*** Begin section ***

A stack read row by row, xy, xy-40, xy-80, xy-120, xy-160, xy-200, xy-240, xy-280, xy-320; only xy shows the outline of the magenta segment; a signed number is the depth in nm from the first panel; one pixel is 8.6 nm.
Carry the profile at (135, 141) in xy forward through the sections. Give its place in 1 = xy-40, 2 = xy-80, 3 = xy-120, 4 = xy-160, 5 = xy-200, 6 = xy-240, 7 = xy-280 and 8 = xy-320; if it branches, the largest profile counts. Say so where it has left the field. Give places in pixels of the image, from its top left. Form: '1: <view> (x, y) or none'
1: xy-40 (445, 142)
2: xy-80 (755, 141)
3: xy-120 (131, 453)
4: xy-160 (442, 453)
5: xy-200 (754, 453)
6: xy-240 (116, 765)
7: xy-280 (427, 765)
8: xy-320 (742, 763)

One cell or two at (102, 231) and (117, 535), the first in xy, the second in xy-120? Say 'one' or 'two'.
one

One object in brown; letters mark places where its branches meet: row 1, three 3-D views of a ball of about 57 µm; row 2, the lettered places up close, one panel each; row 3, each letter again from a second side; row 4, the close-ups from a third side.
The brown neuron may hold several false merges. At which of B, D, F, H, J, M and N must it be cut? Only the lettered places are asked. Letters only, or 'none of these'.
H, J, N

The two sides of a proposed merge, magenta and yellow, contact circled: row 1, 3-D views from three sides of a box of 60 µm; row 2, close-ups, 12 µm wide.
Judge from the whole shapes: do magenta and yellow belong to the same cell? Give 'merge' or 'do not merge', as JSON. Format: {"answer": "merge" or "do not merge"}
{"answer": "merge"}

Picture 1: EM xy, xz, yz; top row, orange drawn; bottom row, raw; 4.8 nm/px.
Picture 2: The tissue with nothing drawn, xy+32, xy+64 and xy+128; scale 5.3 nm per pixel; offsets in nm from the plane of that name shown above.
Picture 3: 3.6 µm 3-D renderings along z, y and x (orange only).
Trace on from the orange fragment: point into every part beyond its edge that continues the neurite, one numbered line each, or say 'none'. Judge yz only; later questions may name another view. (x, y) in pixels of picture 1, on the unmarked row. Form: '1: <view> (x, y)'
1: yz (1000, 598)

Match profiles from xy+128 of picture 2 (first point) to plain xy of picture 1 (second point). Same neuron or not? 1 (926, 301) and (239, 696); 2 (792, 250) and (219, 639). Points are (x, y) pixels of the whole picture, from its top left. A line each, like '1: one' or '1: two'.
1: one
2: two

*** End section ***

Exercise details ▸ Only a number is wanted here: how many lines of the records above contain "drawn".

Answer area ▸ 2